We are told that following the first Passover, God brought Israel out of Egypt with a strong hand. At the same time, He informed Israel of the law of the firstborn. Previously God through Moses told the Israelites that all the firstborn in the land of Egypt (i.e. Egyptians) would be killed after the Passover. This occurred at midnight following the eating of the Passover lamb at the beginning of the 14th. As Israel began their exodus from Egypt, they were informed of a law involving their own firstborn. “Consecrate to Me all the firstborn, whatever opens the womb among the children of Israel, both of man and beast; it is Mine” (Exodus 13:2).
This law was made known to them in the context of the Days of Unleavened Bread and coming out of Egypt by the strength of God’s hand (see Exodus chapter 13). God laid claim to the firstborn of humans and animals. This was to be a constant reminder of who they were. They were God’s people. The land of Egypt represented sin and all the ramifications that flow from sin – bondage. To make the point that everything belongs to God – that He is the Creator of all things – He sacrificed the firstborn of Egypt.

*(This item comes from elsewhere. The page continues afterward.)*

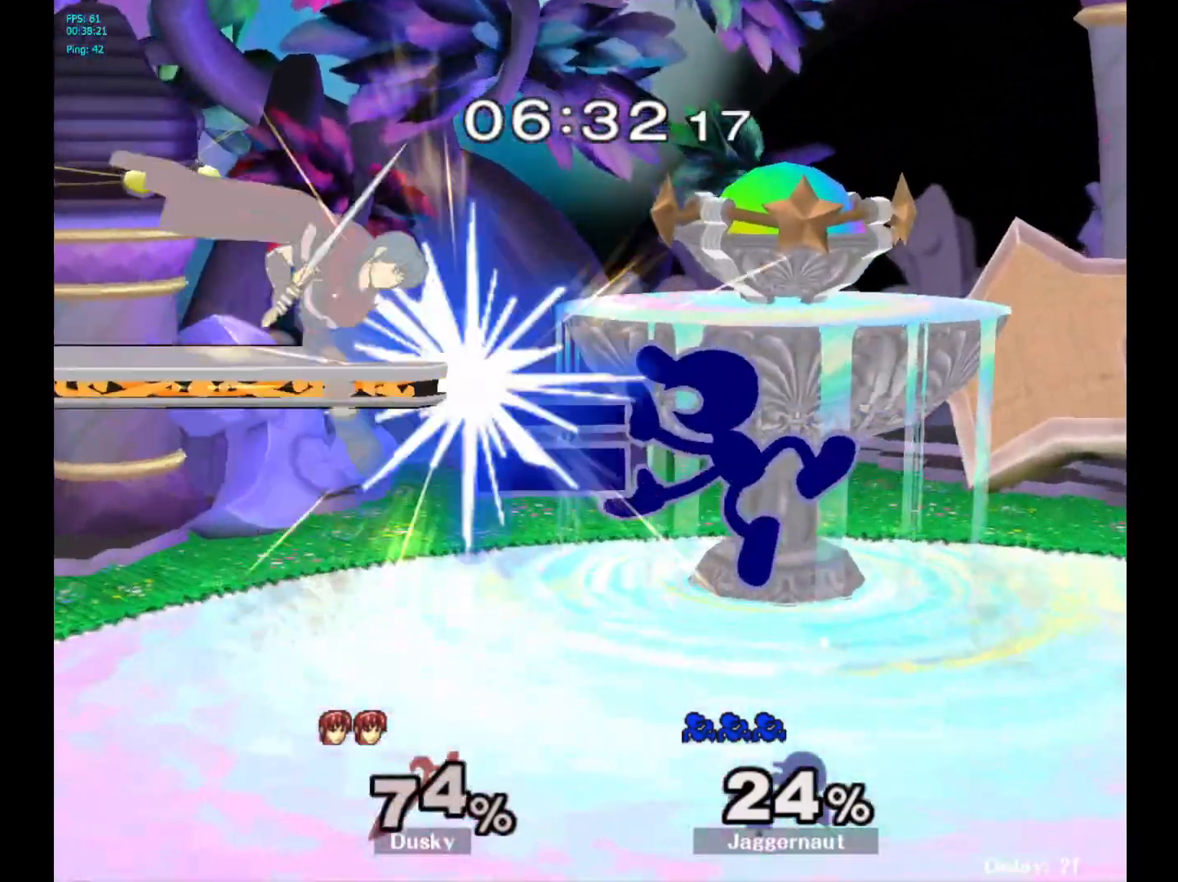
{"buttons": ["Y"], "left_stick": "down", "right_stick": "center", "events": [[17, "left_stick", "down"], [50, "R1", "down"], [217, "R1", "up"], [500, "Y", "down"]]}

While at the same time He brought the firstborn of Israel to Himself. “And it came to pass, when Pharaoh was stubborn about letting us go, that the Lord killed all the firstborn in the land of Egypt, both the firstborn of man and the firstborn of beast. Therefore I sacrifice to the Lord all males that open the womb, but the firstborn of my sons I redeem” (Exodus 13:15).
This law was a formalization of what God had told Moses. “Then you shall say to Pharaoh, Thus says the Lord: ‘Israel is My son, My firstborn’” (Exodus 4:22). The law of the firstborn was a constant reminder that Israel had a special relationship with God. As each firstborn of man and beast was dedicated to God, they were reminded of that special relationship. “…They shall be Mine: I am the Lord” (Numbers 3:13).
This law was followed by Joseph and Mary with their firstborn – Jesus (Luke 2:22-24). He was redeemed as their firstborn. But more importantly, Christ, as the firstborn, gave the law deeper spiritual meaning. “He is the image of the invisible God, the firstborn over all creation … And He is the head of the body, the church, who is the beginning, the firstborn from the dead that in all things He may have the preeminence” (Colossians 1:15-18). Christ was the firstborn among many brethren (Romans 8:29).
The book of Hebrews makes an important connection for us. “But when He again brings the firstborn into the world [Christ] … For it was fitting for Him, for whom are all things and by whom are all things, in bringing many sons to glory, to make the captain of their salvation perfect through suffering. For both he who sanctifies and those who are being sanctified are all of one, for which reason He is not ashamed to call them brethren” (Hebrews 1:6; 2:10,11). Just as Israel was declared to be His, so we are His! Through Christ as our Passover, we have been brought, metaphorically, out of Egypt by the strength of God’s hand. Collectively we become the “church of the firstborn” (Hebrews 12:23).
The law of the firstborn was tied to the Passover and Days of Unleavened Bread. So as we think about this very important time of the year, there are many aspects of application for us to consider. If we take the time to consider them, this Holy Day season will become more meaningful. “Therefore, brethren, we are debtors – not to the flesh, to live according to the flesh. For if you live according to the flesh you will die [Egyptian firstborn]; but if by the Spirit you put to death the deeds of the body, you will live [Unleavened Bread]. For as many as are led by the Spirit of God, these are sons of God [They shall be Mine]. (Romans 8:12-14).
As we observe the Passover and Days of Unleavened Bread, we are reminded who we are – we have a special relationship with God as the firstborn among many brethren.